## WORK TO BE COMPLETED
Return the text of each row below word for word, leaving out the pictures.

[[ SUPPLIED RECORDS, beginning ]]

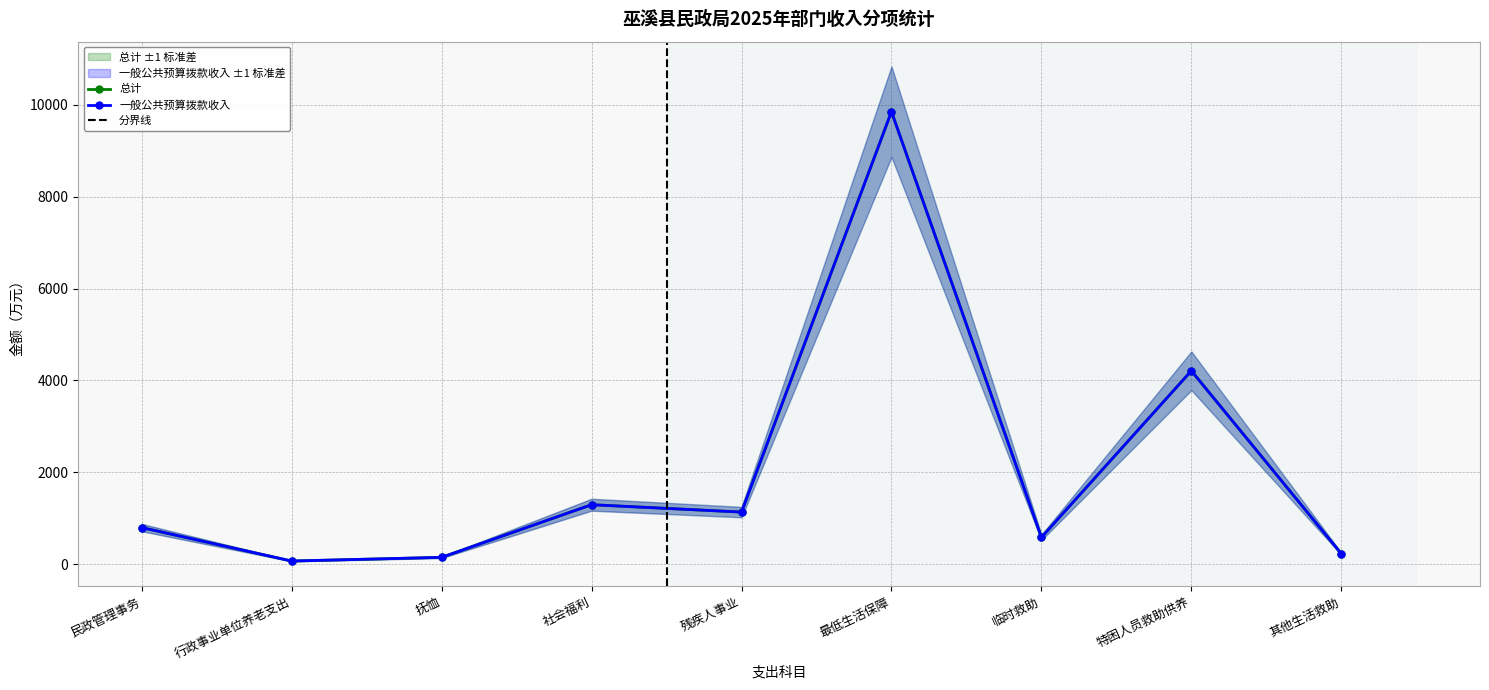

How many values in the 总计 series exceed 797?

5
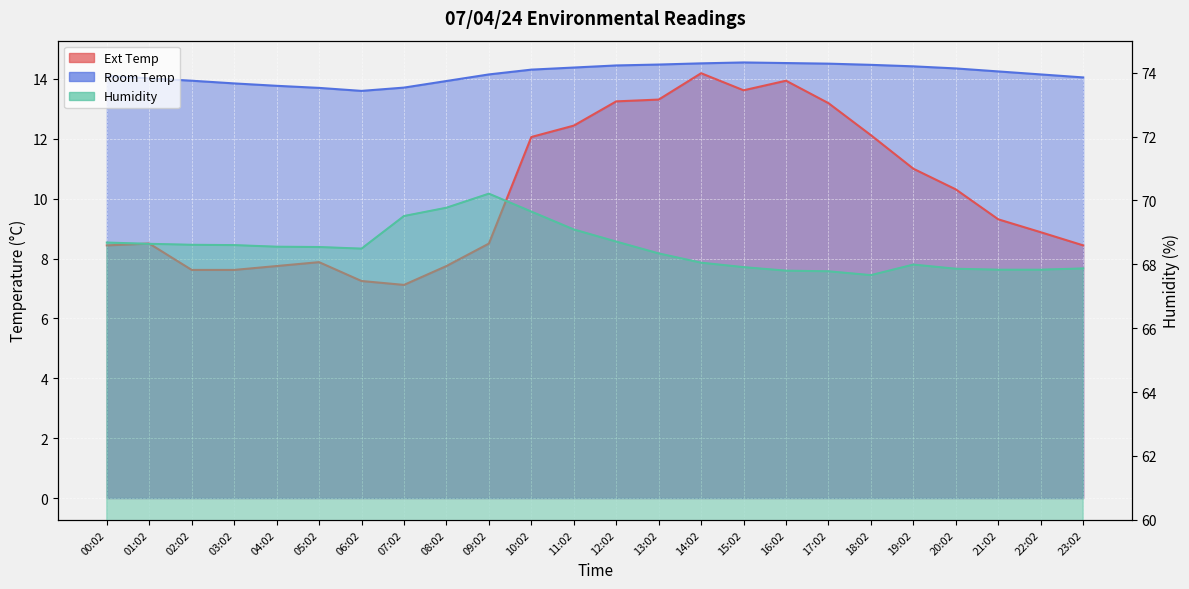

How many distinct data groups are displayed?

3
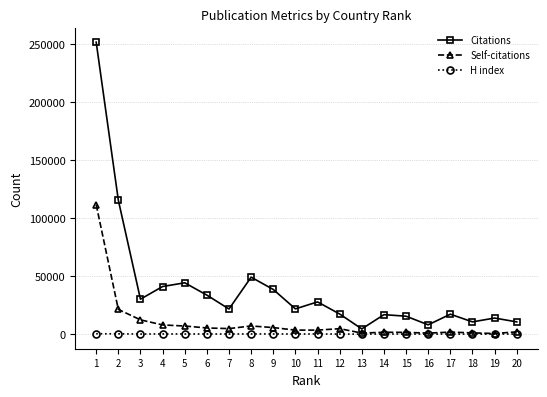

What is the maximum value shown in the chart?

251655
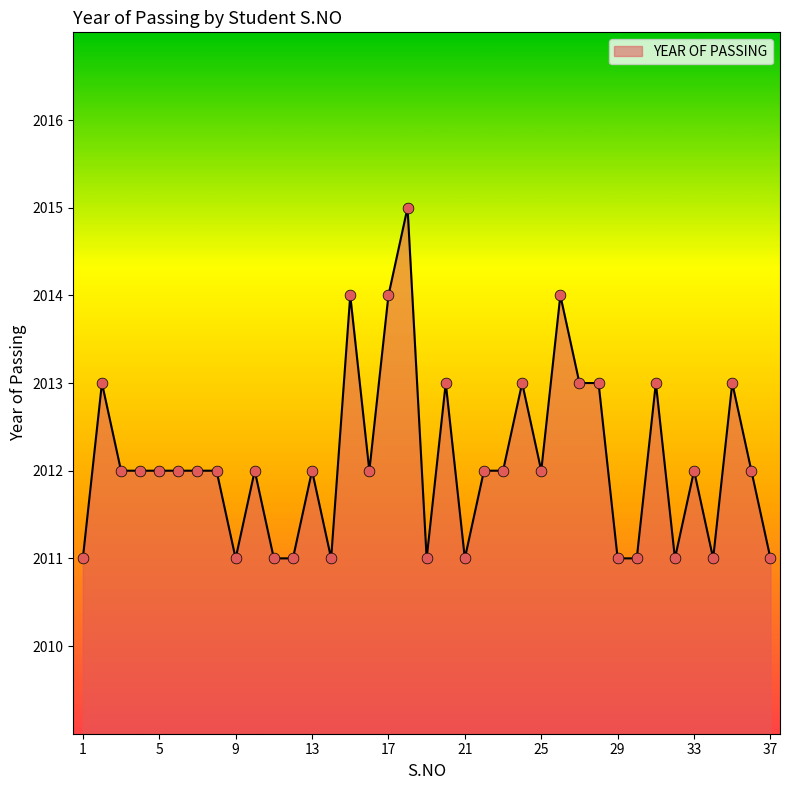

What is the difference between the maximum and minimum values?

4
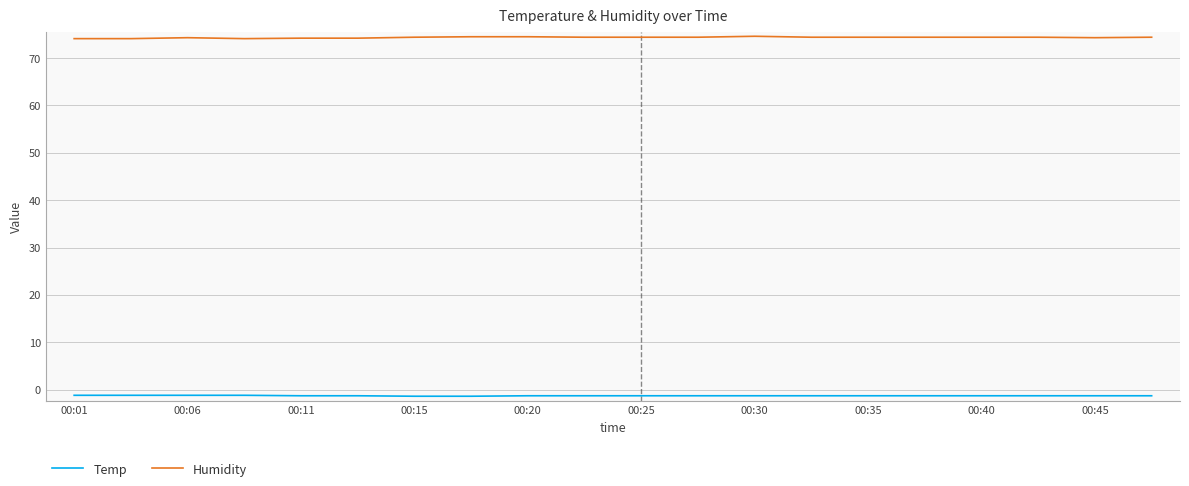

What is the sum of all Humidity values?

1486.9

[[ SUPPLIED RECORDS, end ]]

## THE COMPLETED TASK
How many values in the 总计 series exceed 797?

5

How many distinct data groups are displayed?

3

What is the maximum value shown in the chart?

251655

What is the difference between the maximum and minimum values?

4

What is the sum of all Humidity values?

1486.9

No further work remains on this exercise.